§ **Problem**: In the records below, change "tallest" to "highest" and reproduce every line otherwise unchanged. Leave the pictures out.

---------- The records

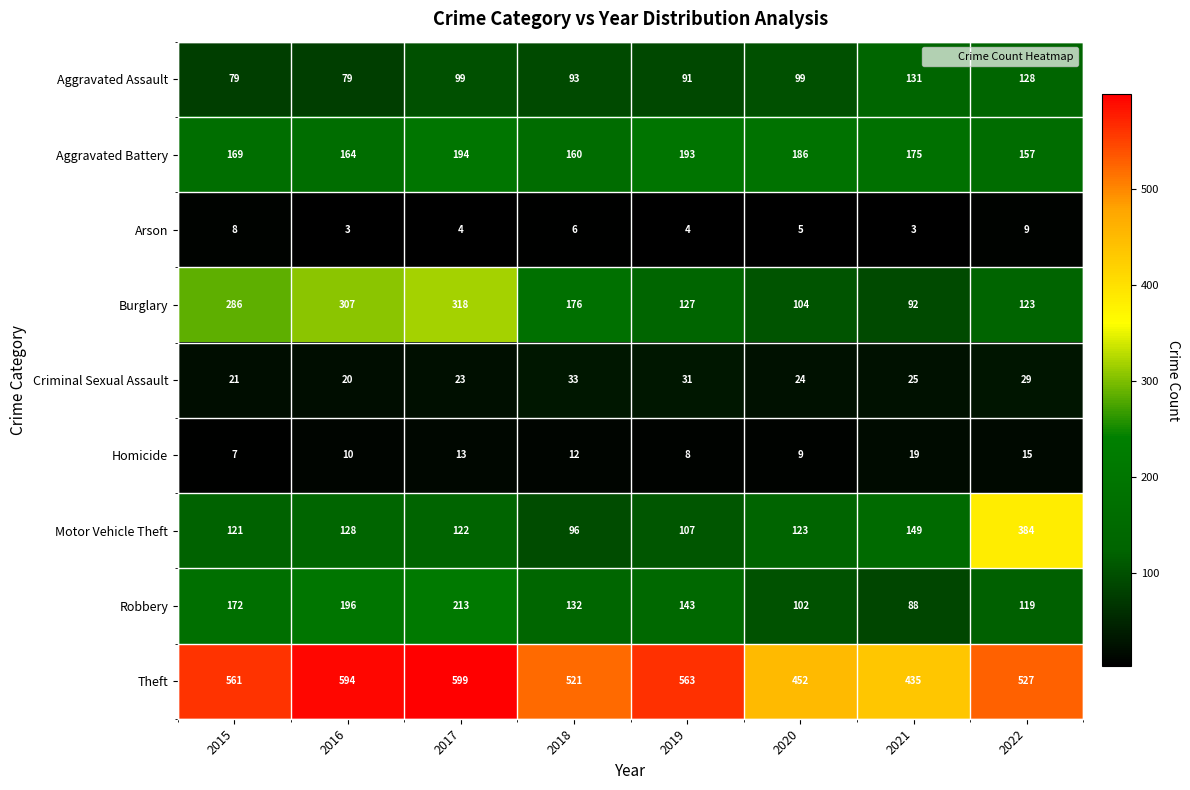

How many values in the Homicide series are below 12?

4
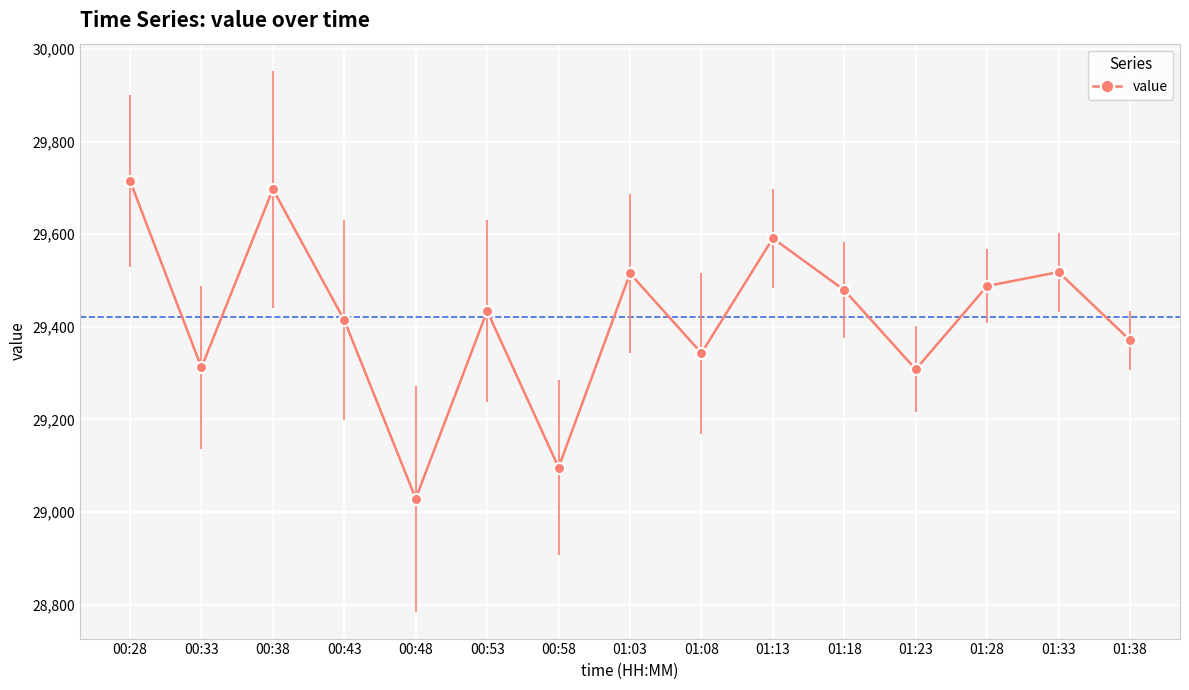

Read the value at 00:28.

29715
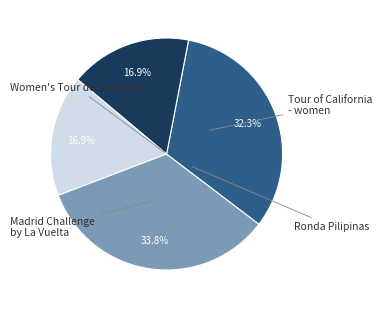

How many slices are in this pie chart?

4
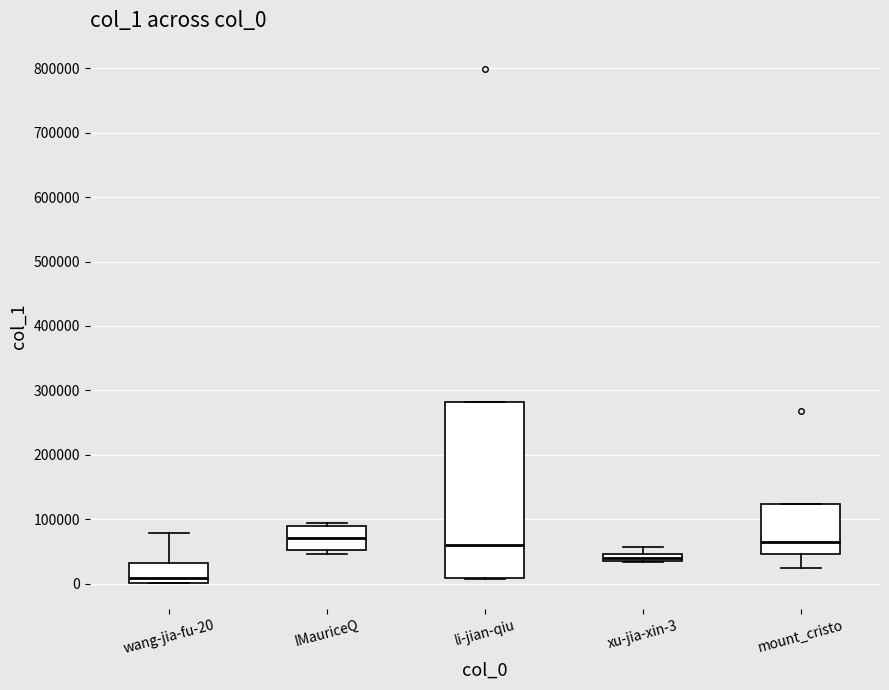

Which box is the tallest, from its lower edge to its upper edge?

li-jian-qiu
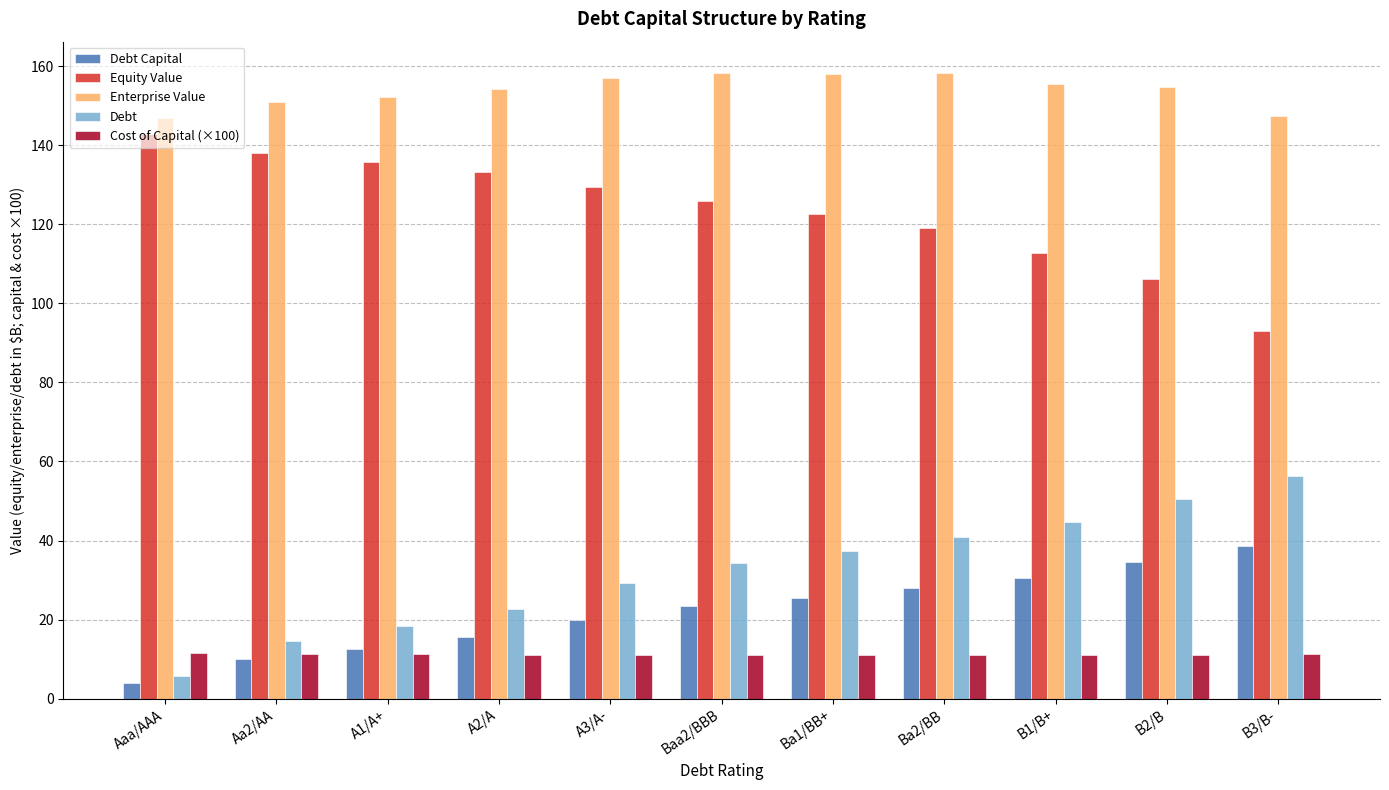

What is the label of the 11th bar from the left?

B3/B-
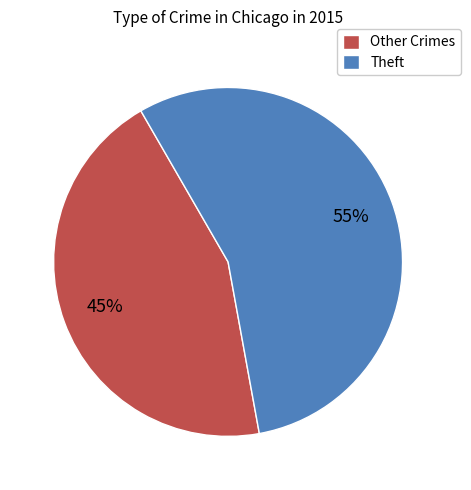

Which slice is the largest?

Theft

--------------------

§ **Answer for this exercise**:
How many values in the Homicide series are below 12?

4

Read the value at 00:28.

29715

How many slices are in this pie chart?

4

Which box is the highest, from its lower edge to its upper edge?

li-jian-qiu

What is the label of the 11th bar from the left?

B3/B-

Which slice is the largest?

Theft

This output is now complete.